Exercise: In the material below, some lines carry "cout". Copy each such line.

Start of Raw data

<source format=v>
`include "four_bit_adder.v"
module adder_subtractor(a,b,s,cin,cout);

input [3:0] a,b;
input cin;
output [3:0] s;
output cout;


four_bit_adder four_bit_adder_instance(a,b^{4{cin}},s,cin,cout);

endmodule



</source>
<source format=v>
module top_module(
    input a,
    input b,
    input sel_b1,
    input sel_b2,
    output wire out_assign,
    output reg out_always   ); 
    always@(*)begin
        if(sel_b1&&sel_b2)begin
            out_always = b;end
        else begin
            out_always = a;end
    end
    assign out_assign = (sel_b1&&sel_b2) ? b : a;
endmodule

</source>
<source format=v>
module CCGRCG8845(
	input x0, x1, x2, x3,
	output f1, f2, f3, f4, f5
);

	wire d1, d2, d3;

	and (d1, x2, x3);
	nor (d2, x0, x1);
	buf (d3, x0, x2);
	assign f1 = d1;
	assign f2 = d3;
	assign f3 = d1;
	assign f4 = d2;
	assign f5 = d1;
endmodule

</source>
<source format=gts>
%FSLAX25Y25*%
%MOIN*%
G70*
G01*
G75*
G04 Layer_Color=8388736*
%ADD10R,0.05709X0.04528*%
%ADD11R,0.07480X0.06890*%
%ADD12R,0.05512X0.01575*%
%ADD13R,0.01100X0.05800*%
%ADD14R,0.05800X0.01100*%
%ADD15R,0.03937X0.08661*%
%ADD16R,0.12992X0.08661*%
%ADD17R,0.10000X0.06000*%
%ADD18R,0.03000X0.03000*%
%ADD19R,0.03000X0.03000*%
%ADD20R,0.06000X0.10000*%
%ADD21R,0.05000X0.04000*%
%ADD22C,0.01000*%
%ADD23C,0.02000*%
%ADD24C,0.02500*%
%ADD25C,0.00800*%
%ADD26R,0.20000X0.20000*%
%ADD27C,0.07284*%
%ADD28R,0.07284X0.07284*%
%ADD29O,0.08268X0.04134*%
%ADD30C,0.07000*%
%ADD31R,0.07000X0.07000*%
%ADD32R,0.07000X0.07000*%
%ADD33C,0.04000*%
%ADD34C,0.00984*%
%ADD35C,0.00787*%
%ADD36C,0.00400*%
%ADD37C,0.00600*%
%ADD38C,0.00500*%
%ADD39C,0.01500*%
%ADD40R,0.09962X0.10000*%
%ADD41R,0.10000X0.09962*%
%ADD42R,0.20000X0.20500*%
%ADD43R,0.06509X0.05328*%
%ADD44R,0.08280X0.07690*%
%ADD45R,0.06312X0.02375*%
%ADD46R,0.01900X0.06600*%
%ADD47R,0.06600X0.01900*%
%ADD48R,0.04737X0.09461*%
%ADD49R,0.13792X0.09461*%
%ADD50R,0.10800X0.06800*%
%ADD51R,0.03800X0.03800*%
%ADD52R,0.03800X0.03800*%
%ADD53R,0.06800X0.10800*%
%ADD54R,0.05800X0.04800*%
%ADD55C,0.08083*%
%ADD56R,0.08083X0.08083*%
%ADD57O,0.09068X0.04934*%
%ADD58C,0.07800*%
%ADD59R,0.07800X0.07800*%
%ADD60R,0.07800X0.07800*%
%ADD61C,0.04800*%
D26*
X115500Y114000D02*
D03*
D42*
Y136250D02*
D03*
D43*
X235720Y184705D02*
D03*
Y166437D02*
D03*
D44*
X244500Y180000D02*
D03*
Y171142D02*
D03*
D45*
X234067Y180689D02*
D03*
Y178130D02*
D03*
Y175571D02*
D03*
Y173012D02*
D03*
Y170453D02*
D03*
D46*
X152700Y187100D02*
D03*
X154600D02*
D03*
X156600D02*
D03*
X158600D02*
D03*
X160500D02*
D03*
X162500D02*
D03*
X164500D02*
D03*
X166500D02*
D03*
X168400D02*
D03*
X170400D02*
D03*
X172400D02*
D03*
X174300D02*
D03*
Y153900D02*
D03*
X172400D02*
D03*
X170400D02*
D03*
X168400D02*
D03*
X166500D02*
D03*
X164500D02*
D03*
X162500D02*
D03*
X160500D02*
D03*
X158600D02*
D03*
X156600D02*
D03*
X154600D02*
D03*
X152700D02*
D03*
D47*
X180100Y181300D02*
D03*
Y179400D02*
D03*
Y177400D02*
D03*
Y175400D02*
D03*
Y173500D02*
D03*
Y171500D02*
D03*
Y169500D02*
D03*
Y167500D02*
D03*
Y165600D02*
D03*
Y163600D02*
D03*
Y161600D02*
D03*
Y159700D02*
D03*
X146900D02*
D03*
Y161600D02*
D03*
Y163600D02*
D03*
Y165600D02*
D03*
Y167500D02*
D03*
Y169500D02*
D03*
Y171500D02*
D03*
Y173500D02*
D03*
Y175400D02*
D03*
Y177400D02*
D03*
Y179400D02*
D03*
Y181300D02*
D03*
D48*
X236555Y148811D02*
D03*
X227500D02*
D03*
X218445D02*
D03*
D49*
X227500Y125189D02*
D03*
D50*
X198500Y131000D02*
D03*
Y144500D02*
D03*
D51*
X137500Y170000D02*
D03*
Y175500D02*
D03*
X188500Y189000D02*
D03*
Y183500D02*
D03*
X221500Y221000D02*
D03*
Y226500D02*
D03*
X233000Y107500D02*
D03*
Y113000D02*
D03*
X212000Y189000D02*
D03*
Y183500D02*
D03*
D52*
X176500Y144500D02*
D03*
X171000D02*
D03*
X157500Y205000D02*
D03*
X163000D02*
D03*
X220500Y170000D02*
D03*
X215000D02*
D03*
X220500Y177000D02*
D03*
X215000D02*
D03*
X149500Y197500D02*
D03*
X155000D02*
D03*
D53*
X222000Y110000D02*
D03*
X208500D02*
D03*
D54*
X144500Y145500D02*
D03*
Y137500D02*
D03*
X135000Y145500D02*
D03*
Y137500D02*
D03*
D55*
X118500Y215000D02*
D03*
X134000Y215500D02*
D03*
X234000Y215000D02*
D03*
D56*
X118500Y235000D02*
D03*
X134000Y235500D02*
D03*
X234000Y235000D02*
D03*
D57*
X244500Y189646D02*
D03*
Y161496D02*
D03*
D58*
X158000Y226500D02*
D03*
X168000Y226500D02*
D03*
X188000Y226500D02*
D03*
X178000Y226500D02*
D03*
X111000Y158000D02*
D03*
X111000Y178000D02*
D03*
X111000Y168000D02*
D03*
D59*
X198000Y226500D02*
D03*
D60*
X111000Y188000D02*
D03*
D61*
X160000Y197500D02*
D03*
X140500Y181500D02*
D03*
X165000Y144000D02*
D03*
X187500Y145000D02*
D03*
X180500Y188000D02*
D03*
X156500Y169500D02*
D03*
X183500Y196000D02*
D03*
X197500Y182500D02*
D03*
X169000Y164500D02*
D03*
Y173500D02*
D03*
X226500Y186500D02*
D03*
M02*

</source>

End of Raw data
Start of Raw data

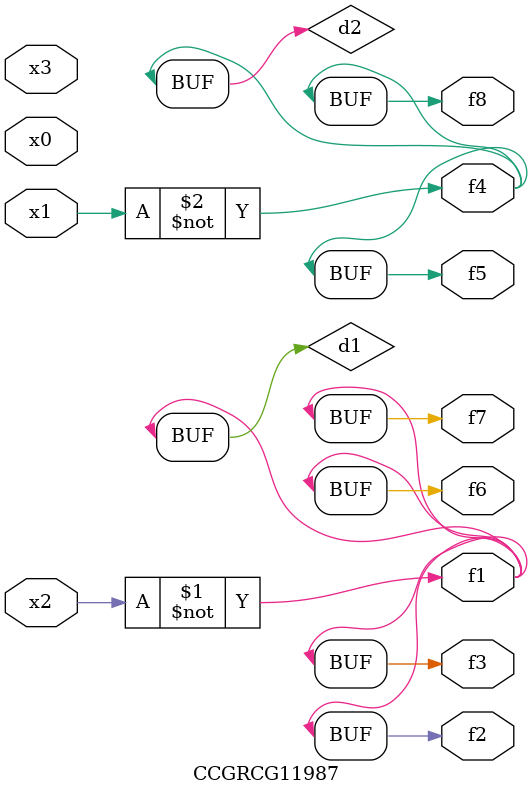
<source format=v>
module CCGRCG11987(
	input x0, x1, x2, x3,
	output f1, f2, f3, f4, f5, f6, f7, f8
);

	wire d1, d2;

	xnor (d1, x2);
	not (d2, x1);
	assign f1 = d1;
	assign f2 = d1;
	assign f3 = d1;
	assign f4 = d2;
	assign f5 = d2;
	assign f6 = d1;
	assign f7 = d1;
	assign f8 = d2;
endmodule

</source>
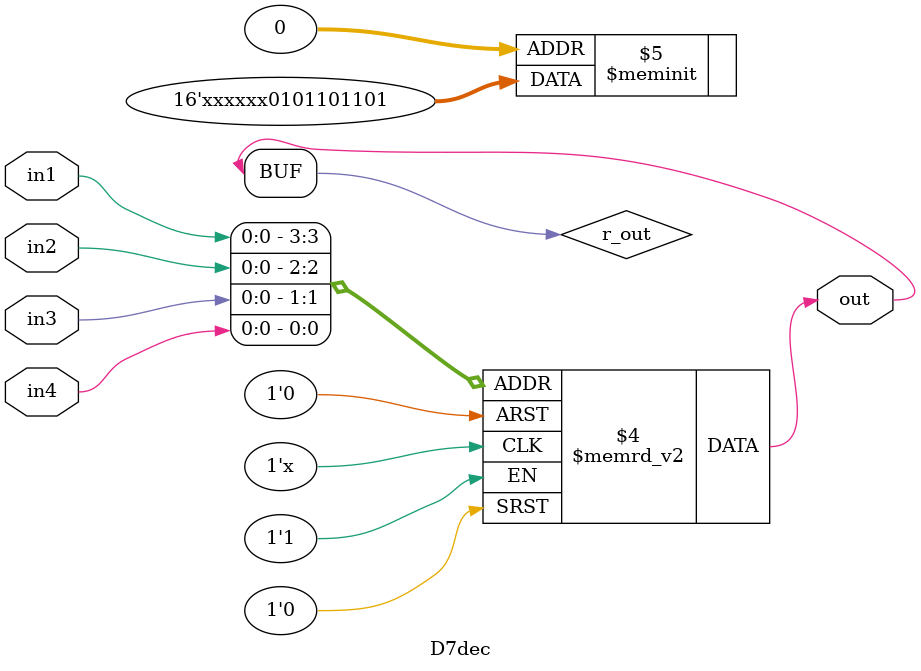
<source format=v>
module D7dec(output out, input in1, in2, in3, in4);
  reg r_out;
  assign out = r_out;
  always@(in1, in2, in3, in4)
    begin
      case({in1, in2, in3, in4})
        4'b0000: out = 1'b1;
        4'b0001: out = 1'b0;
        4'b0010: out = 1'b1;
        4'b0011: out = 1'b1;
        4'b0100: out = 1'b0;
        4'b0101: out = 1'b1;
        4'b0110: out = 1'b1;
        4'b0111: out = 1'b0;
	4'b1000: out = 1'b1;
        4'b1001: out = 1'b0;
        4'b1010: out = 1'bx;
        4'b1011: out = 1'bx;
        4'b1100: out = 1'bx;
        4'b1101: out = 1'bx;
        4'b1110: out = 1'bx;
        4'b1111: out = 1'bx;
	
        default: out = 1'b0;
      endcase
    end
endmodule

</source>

End of Raw data

Expected answer:
module adder_subtractor(a,b,s,cin,cout);
output cout;
four_bit_adder four_bit_adder_instance(a,b^{4{cin}},s,cin,cout);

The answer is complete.